When Connecticut legalized adult-use cannabis in 2021, lawmakers promised two things: an equitable market for those harmed by the war on drugs and a fair, open marketplace free from monopolies.
Today, it is clear that one of those promises was used to undermine the other. The public was offered a grand bargain: in exchange for giving up our right to basic transparency, the state would receive powerful antitrust tools to prevent a corporate takeover of the market.
That bargain has failed. The antitrust tools have not stopped consolidation, and now the secrecy is being used to hide the very oligopoly it was meant to prevent.
The legalization law, RERACA (An Act Concerning Responsible and Equitable Regulation of Adult-Use Cannabis), was built around this deal. The legislative debate from June 2021 shows the primary goal was to stop “one or two market participants [from] dominat[ing] the entire marketplace”. To do this, the law gave the Attorney General new power to review any “material change” in a license, such as a sale, merger, or new financial “backer”.

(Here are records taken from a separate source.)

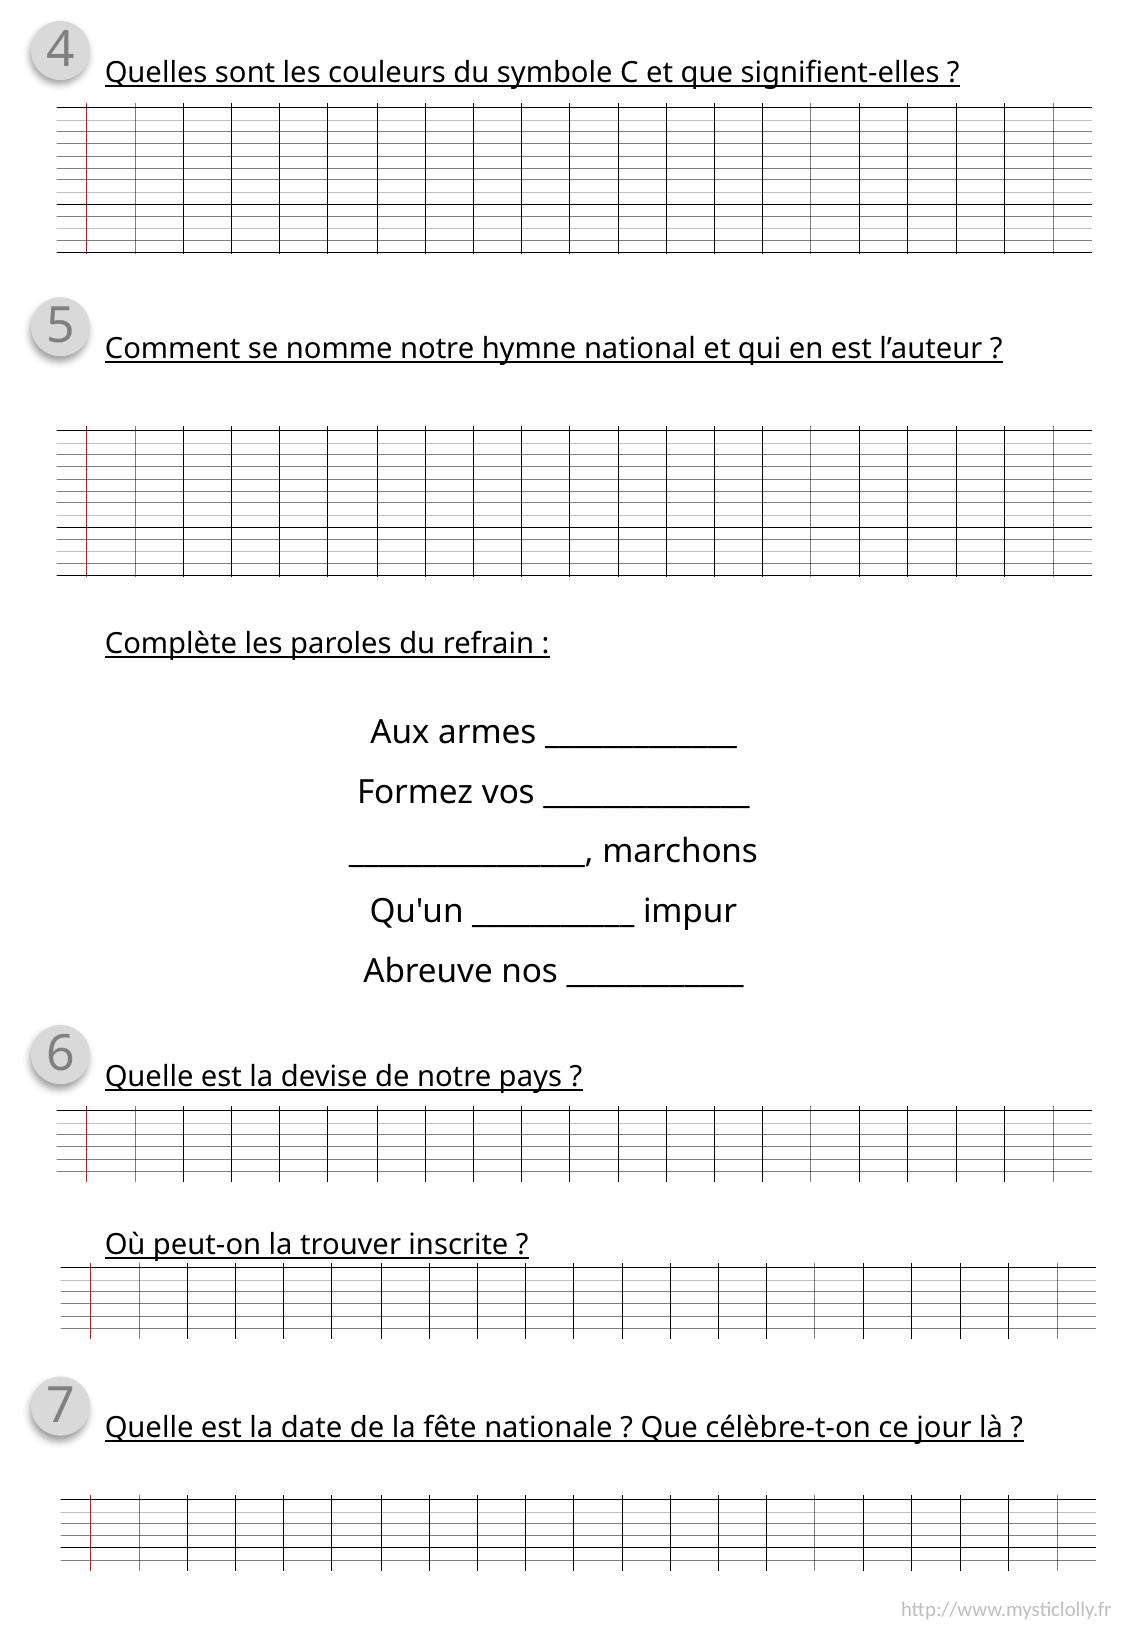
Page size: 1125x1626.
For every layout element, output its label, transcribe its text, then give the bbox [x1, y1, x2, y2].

text_box Où peut-on la trouver inscrite ? [90, 1200, 1125, 1268]
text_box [30, 1364, 91, 1441]
text_box Complète les paroles du refrain : [90, 599, 1125, 667]
text_box Quelle est la devise de notre pays ? [90, 1032, 1125, 1100]
text_box Comment se nomme notre hymne national et qui en est l’auteur ? [90, 304, 1125, 372]
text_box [30, 1013, 91, 1090]
picture [60, 1494, 1097, 1571]
picture [60, 1263, 1097, 1339]
text_box Quelles sont les couleurs du symbole C et que signifient-elles ? [90, 28, 1125, 96]
text_box Aux armes _____________ Formez vos ______________ ________________, marchons Qu'un ___________ impur Abreuve nos ____________ [60, 682, 1047, 997]
picture [56, 425, 1093, 577]
text_box Quelle est la date de la fête nationale ? Que célèbre-t-on ce jour là ? [90, 1383, 1125, 1451]
picture [56, 103, 1093, 254]
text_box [30, 285, 91, 362]
picture [56, 1106, 1093, 1182]
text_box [30, 8, 91, 86]
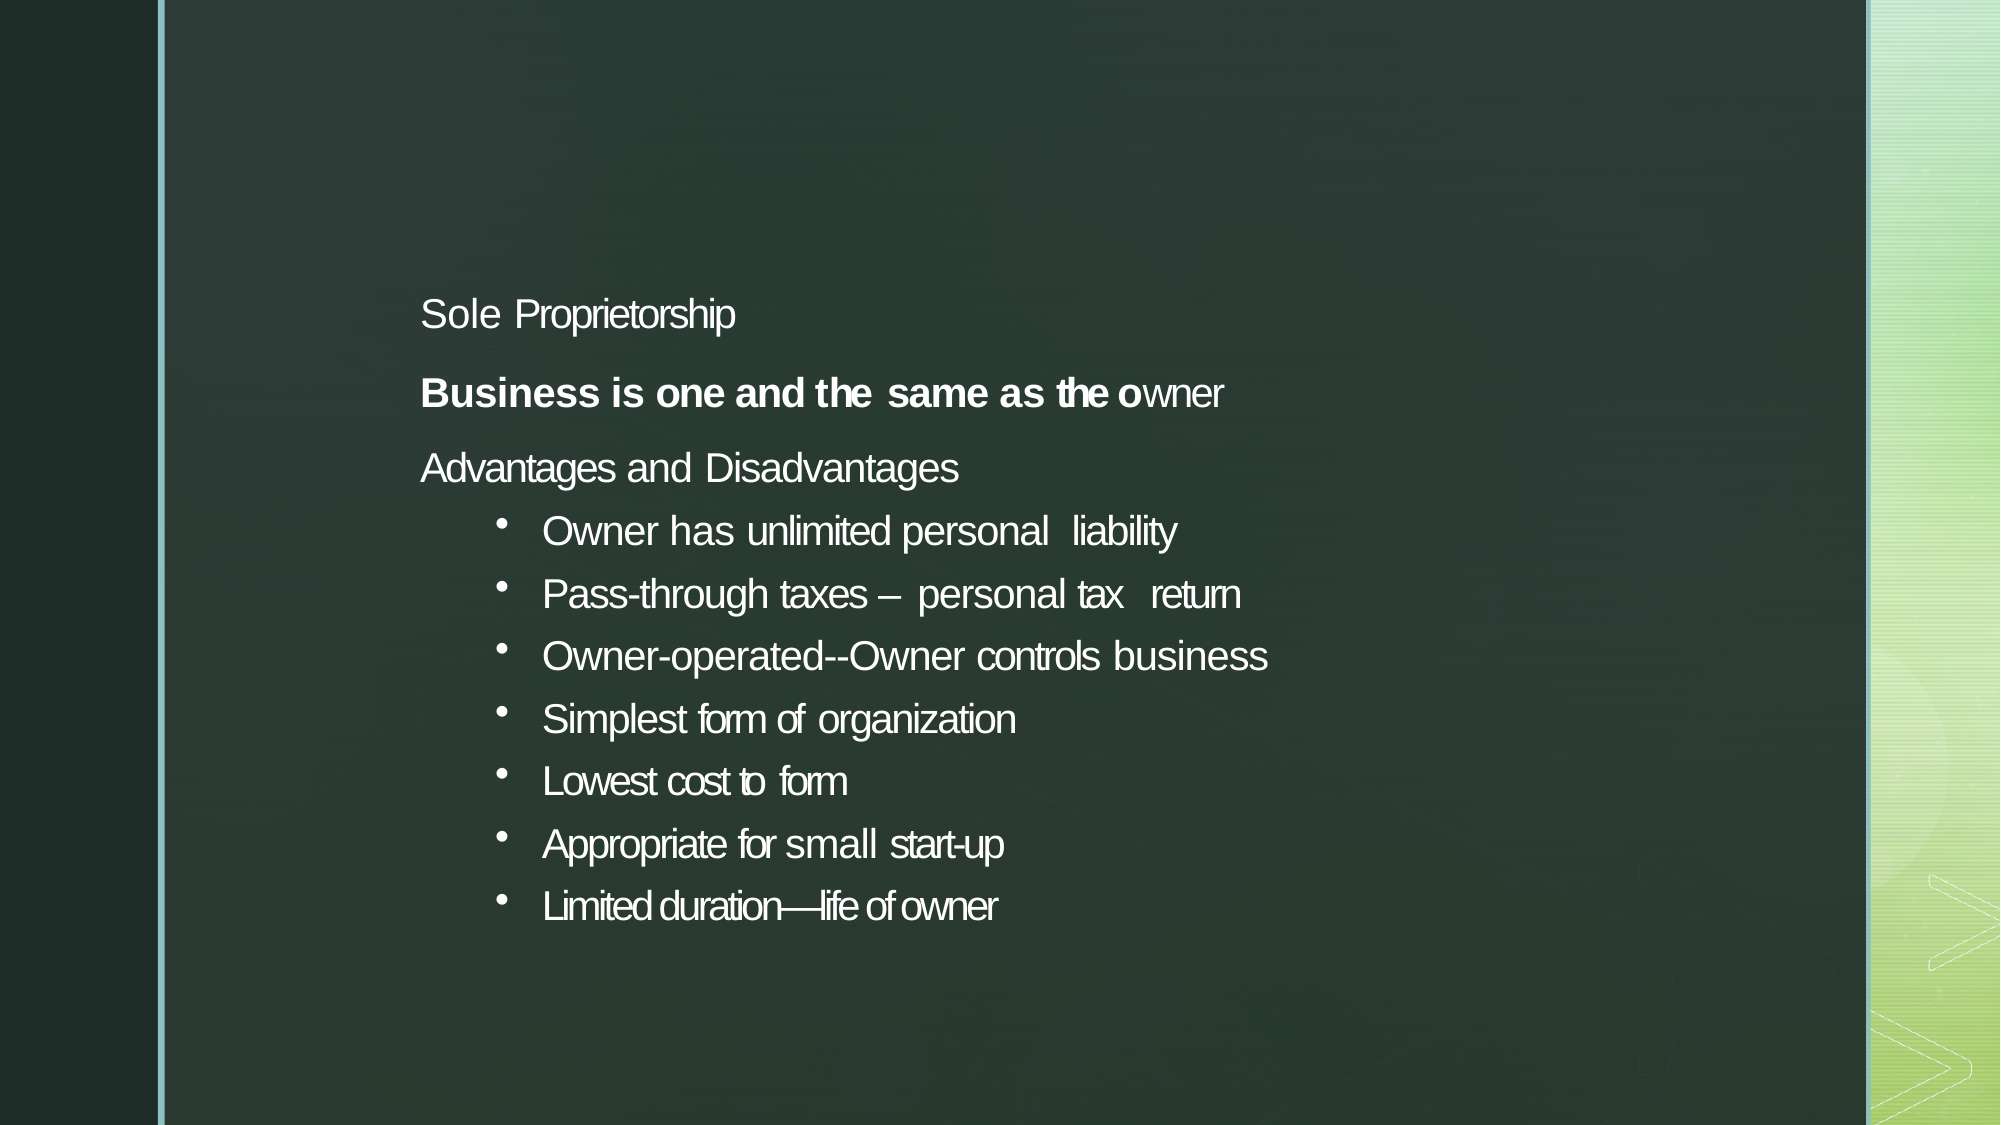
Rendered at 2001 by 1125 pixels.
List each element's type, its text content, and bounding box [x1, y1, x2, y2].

picture [1871, 0, 2001, 1125]
text_box Sole Proprietorship Business is one and the same as the owner Advantages and Disadvantages Owner has unlimited personal liability Pass-through taxes – personal tax return Owner-operated--Owner controls business Simplest form of organization Lowest cost to form Appropriate for small start-up Limited duration—life of owner [403, 279, 1383, 937]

But this power came at an enormous cost. In exchange, the legislature wrote an extreme secrecy clause, Connecticut General Statutes § 21a-422k(g), into the law. This provision does two things. First, it makes all filings for cannabis license sales and transfers permanently “exempt from the Connecticut Freedom of Information Act”. Second, it mandates that all sensitive documents “shall be returned” to the filer after the review is complete.
This second point is crucial. It is an information-destruction policy, effectively expunging the public record of who is buying and selling these state-issued licenses.
This trade-off, transparency for enforcement, was based on a premise that has now collapsed. The antitrust review did not stop consolidation. The state’s cannabis market is dominated by a small circle of large Multi-State Operators (MSOs) and their web of partners.
Because the enforcement failed, the secrecy clause has been corrupted. It no longer functions as a shield for the public. It now functions as a shield for the cartel. It allows MSOs to consolidate their control over the market in total darkness, with the state’s own law providing them cover.
This secrecy is most damaging to the law’s primary social goal: equity. The state created “Equity Joint Ventures” (EJVs) to partner social equity applicants with established, capitalized operators. Now, some EJV partners are reportedly lobbying to sell their stakes.
Is this a success story of generational wealth, or is it the final, planned step in a “pass-through” for MSOs to acquire valuable, limited licenses?
The public cannot know. C.G.S. § 21a-422k(g) prevents any public audit of these sales. It leaves us unable to determine if the social equity program is working or if it has simply become a loophole for the very market consolidation the law was meant to prevent.
The original bargain is broken. The justification for secrecy is gone. The legislature must act to repeal this specific confidentiality provision. The ownership of a limited, state-issued license is a public privilege, not a private trade secret. The public has a right to know who owns its cannabis market.